--- Assignment ---
Copy every line of the records below word for word, but leave out the pictures.

--- Data extracts ---
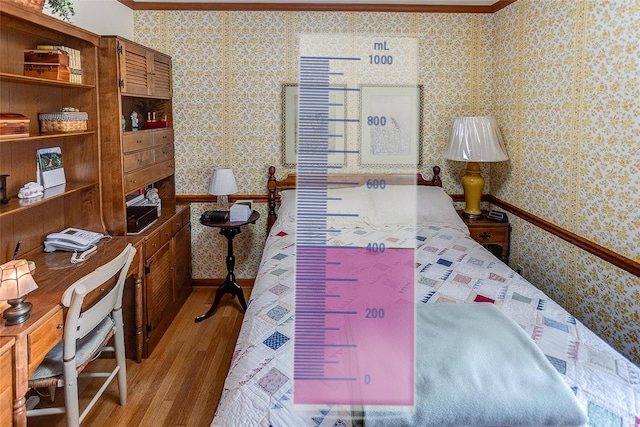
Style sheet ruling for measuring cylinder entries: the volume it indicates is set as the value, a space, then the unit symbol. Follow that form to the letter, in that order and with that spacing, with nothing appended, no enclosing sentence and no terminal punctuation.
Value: 400 mL
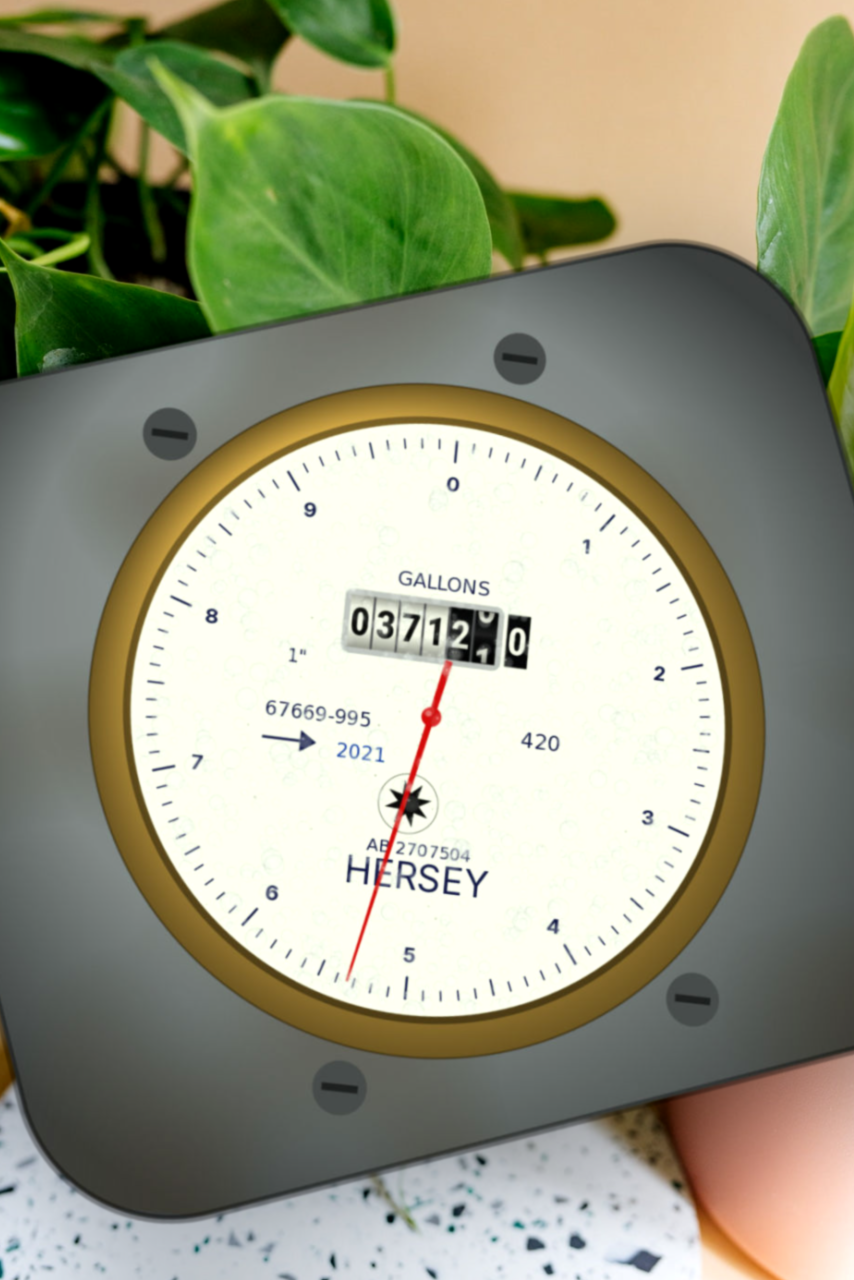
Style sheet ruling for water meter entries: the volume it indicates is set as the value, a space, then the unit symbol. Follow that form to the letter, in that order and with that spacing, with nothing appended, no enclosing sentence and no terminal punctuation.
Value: 371205.3 gal
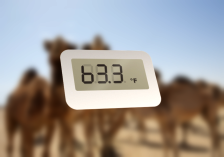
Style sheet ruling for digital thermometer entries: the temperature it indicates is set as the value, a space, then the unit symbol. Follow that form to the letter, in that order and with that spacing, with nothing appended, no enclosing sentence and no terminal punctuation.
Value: 63.3 °F
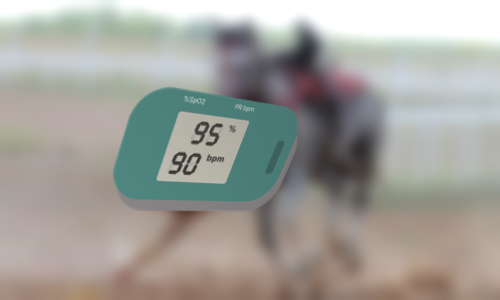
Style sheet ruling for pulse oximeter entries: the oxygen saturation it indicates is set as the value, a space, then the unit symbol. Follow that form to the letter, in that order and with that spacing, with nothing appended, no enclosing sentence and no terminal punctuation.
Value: 95 %
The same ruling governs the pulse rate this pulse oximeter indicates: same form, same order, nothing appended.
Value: 90 bpm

--- Reply to the task ---
Style sheet ruling for measuring cylinder entries: the volume it indicates is set as the value, a space, then the unit symbol. Follow that form to the letter, in that order and with that spacing, with nothing appended, no enclosing sentence and no terminal punctuation.
Value: 400 mL
Style sheet ruling for water meter entries: the volume it indicates is set as the value, a space, then the unit symbol. Follow that form to the letter, in that order and with that spacing, with nothing appended, no enclosing sentence and no terminal punctuation.
Value: 371205.3 gal
Style sheet ruling for digital thermometer entries: the temperature it indicates is set as the value, a space, then the unit symbol. Follow that form to the letter, in that order and with that spacing, with nothing appended, no enclosing sentence and no terminal punctuation.
Value: 63.3 °F
Style sheet ruling for pulse oximeter entries: the oxygen saturation it indicates is set as the value, a space, then the unit symbol. Follow that form to the letter, in that order and with that spacing, with nothing appended, no enclosing sentence and no terminal punctuation.
Value: 95 %
The same ruling governs the pulse rate this pulse oximeter indicates: same form, same order, nothing appended.
Value: 90 bpm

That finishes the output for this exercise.